Прежде чем проститься с романтизмом в чистом его виде, я хочу поделиться своими наблюдениями над литературоведением как таковым. Советское литературоведение в преобладающей его составляющей мне хочется назвать романтическим: вся литература до октябрьского переворота исследовалась с точки зрения противостояния плохого общества и хорошего героя или героя, плохого по вине плохого общества. Это было понятно и оправданно для людей, уверенных, что они строят лучшее, чем прежде, общество. Но та же доминанта в современных школьных учебниках, наследующих по вполне понятным причинам советское литературоведение, кажется мне по меньшей мере странной.

• _ИЗВЛЕЧЁННЫЙ ПЕРЕЧЕНЬ_:
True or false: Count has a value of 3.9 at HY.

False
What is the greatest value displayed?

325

• _ПОРЯДОК ВЫПОЛНЕНИЯ_:
Продолжите отрывок о советском литературоведении, начав сразу после его последнего предложения. Перечень взят из другого источника.

• _ИТОГ УПРАЖНЕНИЯ_:
Более того, подобный взгляд на мир, сочетающий недовольную требовательность к окружающим, смутные грезы и вполне капиталистическую хватку, рождает уже в жизни, а не в литературе страшноватый коктейль из Байрона и Чичикова в одной персоне. Впрочем, персонаж такой уже описан гениальным Достоевским в романе «Бесы». Это некто Липутин — «невзрачная и чуть не подленькая фигурка губернского чиновничишка, скряги и процентщика и в то же время яростного приверженца Бог знает какой будущей „социальной гармонии“, в ближайшее осуществление которой он верил как в свое собственное существование. И это там, где сам же он скопил себе „домишко“, где второй раз женился и взял за женой деньжонки. Бог знает, как эти люди делаются!»

Когда я вижу на телеэкране горящие глаза людей, толкующих о небывалой справедливости, которая именно с них и только с них начнется, я вспоминаю роман «Бесы».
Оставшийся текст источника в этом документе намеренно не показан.